半導体用語集
表面・界面
英語表記:surface and interface
化合物半導体の結晶では,一般にⅢ価とV価の元素(Ⅲ-Ⅴ族化合物半導体)またはⅡ価とⅥ価の元素(Ⅱ-Ⅵ族化合物半導体)が規則正しく配列して,互いに化学結合(結合ボンド)を形成している。結晶をある方向で切り出すと結晶の表面が現われる。この表面にさらに物質を形成するとその両者の間に界面が形成される。表面・界面に対して結晶をバルク結晶(または単にバルク)と呼ぶことがある。半導体デバイスなどの工学応用には,バルク結晶としての物性が重要であることはもちろんである。しかし,デバイスの多くは金属・半導体・酸化物などの薄膜を重ねて形成される界面の特性を用いているため,界面と界面形成の基板となる表面が重要となる。また,デバイスの寸法が微細化されるに従い,表面付近の物性がデバイス特性に影響することも多くなる。
物質中の電子のエネルギーは,電子が存在できる領域(許容帯)と存在できない領域(禁制帯)に分けられる。電子の個数は物質により決まっていて,電子はエネルギーの低い許容帯から順に詰まっていくが,許容帯の中で電子が詰まった状態(占有電子状態)と電子が詰まっていない状態(非占有電子状態)の境目のエネルギー(フェルミエネルギー,または,フェルミ準位と呼ぶ)により物質の電気伝導特性が決まる。すなわち,フェルミ準位が許容帯中に存在する物質では,わずかなエネルギーで電子が移動でき,金属のような導体となる。フェルミ準位が禁制帯中に存在する場合には,禁制帯のエネルギー幅(バンドギャップ,または,エネルギーギャップ)が比較的大きい物質は,酸化シリコンやガラスなどのような絶縁体となり,バンドギャップが比較的小さい物質は,中間的な電気伝導性を示す半導体となる。半導体においてフェルミ準位をはさんだ占有電子と非占有電子が存在する許容帯を,それぞれ,価電子帯と伝導帯と呼ぶ。
半導体表面の原子では,結晶を形成していた化学結合が切断されるため,結合を持たない結合ボンド(未結合ボンド,または,ダングリングボンド)が存在する。
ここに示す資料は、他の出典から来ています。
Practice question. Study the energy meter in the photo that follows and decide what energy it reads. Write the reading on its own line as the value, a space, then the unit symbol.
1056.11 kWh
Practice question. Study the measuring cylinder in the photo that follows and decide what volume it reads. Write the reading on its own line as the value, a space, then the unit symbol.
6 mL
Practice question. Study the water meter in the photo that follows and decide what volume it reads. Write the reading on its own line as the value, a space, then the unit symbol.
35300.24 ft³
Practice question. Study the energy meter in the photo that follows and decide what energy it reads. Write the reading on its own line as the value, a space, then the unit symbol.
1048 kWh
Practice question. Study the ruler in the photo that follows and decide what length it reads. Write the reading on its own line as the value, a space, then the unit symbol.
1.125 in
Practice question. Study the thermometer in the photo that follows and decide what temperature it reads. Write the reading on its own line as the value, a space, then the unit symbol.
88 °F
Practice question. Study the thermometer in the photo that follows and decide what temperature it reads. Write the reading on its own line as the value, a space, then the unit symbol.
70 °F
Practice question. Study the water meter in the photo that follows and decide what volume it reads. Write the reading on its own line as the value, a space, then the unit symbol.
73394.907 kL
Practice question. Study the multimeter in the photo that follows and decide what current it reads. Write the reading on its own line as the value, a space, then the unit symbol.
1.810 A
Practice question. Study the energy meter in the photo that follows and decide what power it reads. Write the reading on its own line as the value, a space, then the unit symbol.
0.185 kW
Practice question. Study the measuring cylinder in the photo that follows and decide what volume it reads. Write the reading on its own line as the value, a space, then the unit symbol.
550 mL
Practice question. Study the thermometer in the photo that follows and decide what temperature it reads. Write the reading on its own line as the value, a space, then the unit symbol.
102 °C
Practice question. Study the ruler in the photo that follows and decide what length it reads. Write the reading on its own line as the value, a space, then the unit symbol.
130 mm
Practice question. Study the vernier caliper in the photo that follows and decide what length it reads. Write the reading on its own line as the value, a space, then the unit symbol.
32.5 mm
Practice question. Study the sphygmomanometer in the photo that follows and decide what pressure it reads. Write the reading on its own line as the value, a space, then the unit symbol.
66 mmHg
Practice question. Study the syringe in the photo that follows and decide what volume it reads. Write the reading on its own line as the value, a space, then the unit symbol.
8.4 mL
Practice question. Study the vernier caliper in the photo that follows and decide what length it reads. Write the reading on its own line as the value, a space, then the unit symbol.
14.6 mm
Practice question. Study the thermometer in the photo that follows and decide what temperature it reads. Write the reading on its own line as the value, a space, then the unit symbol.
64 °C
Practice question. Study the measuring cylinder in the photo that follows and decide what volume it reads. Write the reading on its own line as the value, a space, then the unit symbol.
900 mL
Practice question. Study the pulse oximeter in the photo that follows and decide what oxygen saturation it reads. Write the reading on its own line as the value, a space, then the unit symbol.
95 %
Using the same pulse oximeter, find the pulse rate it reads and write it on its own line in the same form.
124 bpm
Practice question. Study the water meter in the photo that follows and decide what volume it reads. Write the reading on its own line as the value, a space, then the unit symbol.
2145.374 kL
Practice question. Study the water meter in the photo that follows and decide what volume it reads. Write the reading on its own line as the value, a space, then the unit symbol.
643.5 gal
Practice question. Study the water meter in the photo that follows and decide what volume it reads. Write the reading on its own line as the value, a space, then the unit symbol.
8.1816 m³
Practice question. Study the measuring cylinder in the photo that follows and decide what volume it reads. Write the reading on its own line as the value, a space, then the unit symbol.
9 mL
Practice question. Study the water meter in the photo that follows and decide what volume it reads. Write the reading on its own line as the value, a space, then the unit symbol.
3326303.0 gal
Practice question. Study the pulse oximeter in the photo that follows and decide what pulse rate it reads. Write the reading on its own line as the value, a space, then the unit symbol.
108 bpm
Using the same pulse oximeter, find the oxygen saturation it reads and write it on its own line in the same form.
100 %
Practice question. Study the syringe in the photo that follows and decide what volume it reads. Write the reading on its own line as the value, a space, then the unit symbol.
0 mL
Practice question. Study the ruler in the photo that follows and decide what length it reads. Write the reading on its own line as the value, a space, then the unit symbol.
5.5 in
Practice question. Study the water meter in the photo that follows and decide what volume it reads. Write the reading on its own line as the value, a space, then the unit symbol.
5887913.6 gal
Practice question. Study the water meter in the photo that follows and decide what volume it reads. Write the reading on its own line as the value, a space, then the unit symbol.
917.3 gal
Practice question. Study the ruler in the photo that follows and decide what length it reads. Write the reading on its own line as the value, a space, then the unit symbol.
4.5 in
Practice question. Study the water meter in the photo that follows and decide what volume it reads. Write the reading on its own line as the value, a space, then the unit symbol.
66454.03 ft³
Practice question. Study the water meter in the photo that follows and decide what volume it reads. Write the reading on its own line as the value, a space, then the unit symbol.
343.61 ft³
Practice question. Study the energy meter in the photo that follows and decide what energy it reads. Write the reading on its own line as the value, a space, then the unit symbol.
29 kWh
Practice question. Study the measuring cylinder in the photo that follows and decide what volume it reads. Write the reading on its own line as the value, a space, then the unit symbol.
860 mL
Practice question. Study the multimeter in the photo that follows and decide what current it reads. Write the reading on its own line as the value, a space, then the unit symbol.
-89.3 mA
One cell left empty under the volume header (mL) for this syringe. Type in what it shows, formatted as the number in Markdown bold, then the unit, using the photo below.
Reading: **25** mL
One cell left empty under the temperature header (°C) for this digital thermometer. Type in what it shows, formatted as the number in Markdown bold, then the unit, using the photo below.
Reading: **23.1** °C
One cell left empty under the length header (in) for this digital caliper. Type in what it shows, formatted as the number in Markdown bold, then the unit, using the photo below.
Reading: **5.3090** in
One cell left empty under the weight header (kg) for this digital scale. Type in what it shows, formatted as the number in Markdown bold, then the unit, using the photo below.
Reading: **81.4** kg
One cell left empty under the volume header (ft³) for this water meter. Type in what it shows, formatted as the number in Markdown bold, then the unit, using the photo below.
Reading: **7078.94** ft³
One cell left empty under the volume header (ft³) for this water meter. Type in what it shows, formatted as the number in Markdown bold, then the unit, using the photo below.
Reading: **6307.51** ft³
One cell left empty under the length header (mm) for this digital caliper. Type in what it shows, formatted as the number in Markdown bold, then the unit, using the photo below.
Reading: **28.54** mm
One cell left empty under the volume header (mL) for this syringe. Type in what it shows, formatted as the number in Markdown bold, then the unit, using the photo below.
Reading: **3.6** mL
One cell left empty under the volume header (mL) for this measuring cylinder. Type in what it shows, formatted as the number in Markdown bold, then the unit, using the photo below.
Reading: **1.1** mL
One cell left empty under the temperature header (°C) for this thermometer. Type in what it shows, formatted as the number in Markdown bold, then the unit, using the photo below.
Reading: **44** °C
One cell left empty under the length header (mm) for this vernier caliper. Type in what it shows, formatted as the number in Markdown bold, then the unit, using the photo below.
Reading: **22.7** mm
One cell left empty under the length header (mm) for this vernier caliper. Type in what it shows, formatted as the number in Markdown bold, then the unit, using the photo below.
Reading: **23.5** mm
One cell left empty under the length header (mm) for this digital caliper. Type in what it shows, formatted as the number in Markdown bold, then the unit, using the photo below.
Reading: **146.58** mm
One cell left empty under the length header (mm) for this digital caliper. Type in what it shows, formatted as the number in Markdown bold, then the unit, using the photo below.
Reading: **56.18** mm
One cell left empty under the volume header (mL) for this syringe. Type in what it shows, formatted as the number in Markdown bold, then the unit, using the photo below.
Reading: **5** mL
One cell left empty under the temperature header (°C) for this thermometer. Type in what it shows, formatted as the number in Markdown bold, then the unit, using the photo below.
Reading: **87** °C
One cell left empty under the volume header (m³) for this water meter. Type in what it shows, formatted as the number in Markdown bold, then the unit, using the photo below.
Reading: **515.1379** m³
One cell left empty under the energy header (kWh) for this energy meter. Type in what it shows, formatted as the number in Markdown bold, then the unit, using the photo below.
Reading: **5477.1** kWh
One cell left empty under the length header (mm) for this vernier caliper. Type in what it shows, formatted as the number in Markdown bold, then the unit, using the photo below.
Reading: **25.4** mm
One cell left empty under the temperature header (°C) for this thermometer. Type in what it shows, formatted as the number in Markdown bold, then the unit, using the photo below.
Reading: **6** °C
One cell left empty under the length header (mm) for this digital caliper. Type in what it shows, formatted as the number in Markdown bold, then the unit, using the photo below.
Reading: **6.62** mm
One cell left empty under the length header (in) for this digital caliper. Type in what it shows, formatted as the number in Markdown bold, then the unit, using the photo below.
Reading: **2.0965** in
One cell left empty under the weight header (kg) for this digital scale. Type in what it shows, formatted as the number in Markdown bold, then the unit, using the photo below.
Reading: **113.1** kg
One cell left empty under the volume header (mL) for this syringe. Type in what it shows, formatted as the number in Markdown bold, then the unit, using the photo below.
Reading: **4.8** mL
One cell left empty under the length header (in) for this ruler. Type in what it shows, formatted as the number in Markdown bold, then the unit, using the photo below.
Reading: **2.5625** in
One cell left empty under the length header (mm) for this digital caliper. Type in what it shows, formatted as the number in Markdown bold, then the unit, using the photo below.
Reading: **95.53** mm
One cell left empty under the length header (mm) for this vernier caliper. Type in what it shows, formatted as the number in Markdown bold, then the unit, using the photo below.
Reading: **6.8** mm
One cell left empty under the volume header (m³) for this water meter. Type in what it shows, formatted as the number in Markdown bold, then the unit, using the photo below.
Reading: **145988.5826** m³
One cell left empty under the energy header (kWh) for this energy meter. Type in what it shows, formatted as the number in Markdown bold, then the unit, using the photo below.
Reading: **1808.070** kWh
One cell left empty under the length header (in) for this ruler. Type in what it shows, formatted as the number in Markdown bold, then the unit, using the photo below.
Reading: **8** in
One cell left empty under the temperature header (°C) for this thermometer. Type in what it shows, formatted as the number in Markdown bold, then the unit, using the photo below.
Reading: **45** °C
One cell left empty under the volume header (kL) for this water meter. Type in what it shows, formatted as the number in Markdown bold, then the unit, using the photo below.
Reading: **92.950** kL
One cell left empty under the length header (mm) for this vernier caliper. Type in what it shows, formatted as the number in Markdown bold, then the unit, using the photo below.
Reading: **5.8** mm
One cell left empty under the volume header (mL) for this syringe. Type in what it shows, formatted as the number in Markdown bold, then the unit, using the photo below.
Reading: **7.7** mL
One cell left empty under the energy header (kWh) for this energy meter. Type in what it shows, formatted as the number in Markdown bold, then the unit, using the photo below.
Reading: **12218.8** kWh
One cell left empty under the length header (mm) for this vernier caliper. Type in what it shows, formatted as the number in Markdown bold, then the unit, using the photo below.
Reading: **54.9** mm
ダングリングボンドは高いエネルギーを持つため不安定な状態にあり,多くの場合には,ダングリングボンドの個数が減るように表面における原子配列が変化して,エネルギー的に安定化する(表面再構成)。しかし,一般には,一部のダングリングボンドは表面に残される。このダングリングボンドは,バルク結晶の電子状態とは異なるエネルギー位置に存在する電子状態(表面準位)の原因の一つで,半導体表面の吸着・拡散・反応などの過程を支配している場合が多い。シリコンSiやゲルマニウムGeなどの元素半導体においては,ダングリングボンドのエネルギーは理想的には禁制帯の中間に位置するが,化合物半導体では,2種類以上の元素が表面・界面とその付近に存在するため,ダングリングボンドのエネルギーも多様である。たとえば,代表的な化合物半導体であるヒ化ガリウムGaAsの表面にはガリウム原子とヒ素原子のダングリングボンドが存在し,ガリウムのダングリングボンドからヒ素のダングリングボンドへの電荷移動が表面特性に大きな影響を与えている。さらに,化合物半導体では,表面における元素比が必すしもバルク結晶と同じ(たとえば,ヒ化ガリウムではGa:As=1:1)ではなく,さらに多様な表面構造を示す。